* _Listed records_
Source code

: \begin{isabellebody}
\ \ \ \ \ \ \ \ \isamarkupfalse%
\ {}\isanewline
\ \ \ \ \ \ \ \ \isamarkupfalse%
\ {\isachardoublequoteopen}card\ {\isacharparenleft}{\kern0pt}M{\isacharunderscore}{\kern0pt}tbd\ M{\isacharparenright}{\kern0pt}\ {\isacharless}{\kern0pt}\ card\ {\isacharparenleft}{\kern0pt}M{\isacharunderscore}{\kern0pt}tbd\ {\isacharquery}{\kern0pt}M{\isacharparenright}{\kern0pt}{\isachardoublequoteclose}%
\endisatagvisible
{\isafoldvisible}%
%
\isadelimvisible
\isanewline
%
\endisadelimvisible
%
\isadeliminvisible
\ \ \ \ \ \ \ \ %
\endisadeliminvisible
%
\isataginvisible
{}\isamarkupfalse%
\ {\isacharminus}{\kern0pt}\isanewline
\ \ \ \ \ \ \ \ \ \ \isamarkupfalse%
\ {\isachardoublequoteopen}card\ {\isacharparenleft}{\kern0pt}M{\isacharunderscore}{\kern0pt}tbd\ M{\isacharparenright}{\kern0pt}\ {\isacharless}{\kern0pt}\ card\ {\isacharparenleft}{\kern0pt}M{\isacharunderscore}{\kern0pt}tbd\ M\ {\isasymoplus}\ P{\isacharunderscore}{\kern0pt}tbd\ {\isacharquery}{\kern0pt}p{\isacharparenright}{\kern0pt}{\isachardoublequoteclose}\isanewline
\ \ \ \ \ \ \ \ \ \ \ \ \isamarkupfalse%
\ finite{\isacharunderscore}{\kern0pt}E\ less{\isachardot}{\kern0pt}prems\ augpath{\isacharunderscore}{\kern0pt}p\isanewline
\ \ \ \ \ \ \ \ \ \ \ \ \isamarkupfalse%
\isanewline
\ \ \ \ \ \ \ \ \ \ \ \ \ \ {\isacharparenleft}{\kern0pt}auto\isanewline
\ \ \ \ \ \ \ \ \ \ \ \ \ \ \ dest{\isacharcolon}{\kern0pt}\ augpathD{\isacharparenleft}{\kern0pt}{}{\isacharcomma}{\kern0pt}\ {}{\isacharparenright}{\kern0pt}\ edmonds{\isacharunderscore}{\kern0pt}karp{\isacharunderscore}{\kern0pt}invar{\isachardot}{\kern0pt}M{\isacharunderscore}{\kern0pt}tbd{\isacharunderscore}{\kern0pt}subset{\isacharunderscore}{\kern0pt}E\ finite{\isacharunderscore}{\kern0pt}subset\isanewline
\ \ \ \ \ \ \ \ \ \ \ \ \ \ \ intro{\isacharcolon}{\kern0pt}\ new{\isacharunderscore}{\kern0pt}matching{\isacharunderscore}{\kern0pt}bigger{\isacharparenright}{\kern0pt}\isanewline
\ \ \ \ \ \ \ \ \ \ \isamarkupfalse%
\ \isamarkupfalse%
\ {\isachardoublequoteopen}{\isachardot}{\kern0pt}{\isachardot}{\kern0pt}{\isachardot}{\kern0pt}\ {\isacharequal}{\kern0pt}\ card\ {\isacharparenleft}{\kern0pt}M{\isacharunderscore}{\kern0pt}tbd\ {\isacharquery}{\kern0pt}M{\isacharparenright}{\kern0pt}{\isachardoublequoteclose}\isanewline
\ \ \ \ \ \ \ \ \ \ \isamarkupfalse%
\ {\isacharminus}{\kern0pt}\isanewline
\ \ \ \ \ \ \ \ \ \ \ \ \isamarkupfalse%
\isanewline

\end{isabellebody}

* _Job item_
Your answer should be every line from the material above in which the word "isacharunderscore" appears.

* _Finished task_
\ {\isachardoublequoteopen}card\ {\isacharparenleft}{\kern0pt}M{\isacharunderscore}{\kern0pt}tbd\ M{\isacharparenright}{\kern0pt}\ {\isacharless}{\kern0pt}\ card\ {\isacharparenleft}{\kern0pt}M{\isacharunderscore}{\kern0pt}tbd\ {\isacharquery}{\kern0pt}M{\isacharparenright}{\kern0pt}{\isachardoublequoteclose}%
\ {\isachardoublequoteopen}card\ {\isacharparenleft}{\kern0pt}M{\isacharunderscore}{\kern0pt}tbd\ M{\isacharparenright}{\kern0pt}\ {\isacharless}{\kern0pt}\ card\ {\isacharparenleft}{\kern0pt}M{\isacharunderscore}{\kern0pt}tbd\ M\ {\isasymoplus}\ P{\isacharunderscore}{\kern0pt}tbd\ {\isacharquery}{\kern0pt}p{\isacharparenright}{\kern0pt}{\isachardoublequoteclose}\isanewline
\ finite{\isacharunderscore}{\kern0pt}E\ less{\isachardot}{\kern0pt}prems\ augpath{\isacharunderscore}{\kern0pt}p\isanewline
\ \ \ \ \ \ \ \ \ \ \ \ \ \ \ dest{\isacharcolon}{\kern0pt}\ augpathD{\isacharparenleft}{\kern0pt}{}{\isacharcomma}{\kern0pt}\ {}{\isacharparenright}{\kern0pt}\ edmonds{\isacharunderscore}{\kern0pt}karp{\isacharunderscore}{\kern0pt}invar{\isachardot}{\kern0pt}M{\isacharunderscore}{\kern0pt}tbd{\isacharunderscore}{\kern0pt}subset{\isacharunderscore}{\kern0pt}E\ finite{\isacharunderscore}{\kern0pt}subset\isanewline
\ \ \ \ \ \ \ \ \ \ \ \ \ \ \ intro{\isacharcolon}{\kern0pt}\ new{\isacharunderscore}{\kern0pt}matching{\isacharunderscore}{\kern0pt}bigger{\isacharparenright}{\kern0pt}\isanewline
\ {\isachardoublequoteopen}{\isachardot}{\kern0pt}{\isachardot}{\kern0pt}{\isachardot}{\kern0pt}\ {\isacharequal}{\kern0pt}\ card\ {\isacharparenleft}{\kern0pt}M{\isacharunderscore}{\kern0pt}tbd\ {\isacharquery}{\kern0pt}M{\isacharparenright}{\kern0pt}{\isachardoublequoteclose}\isanewline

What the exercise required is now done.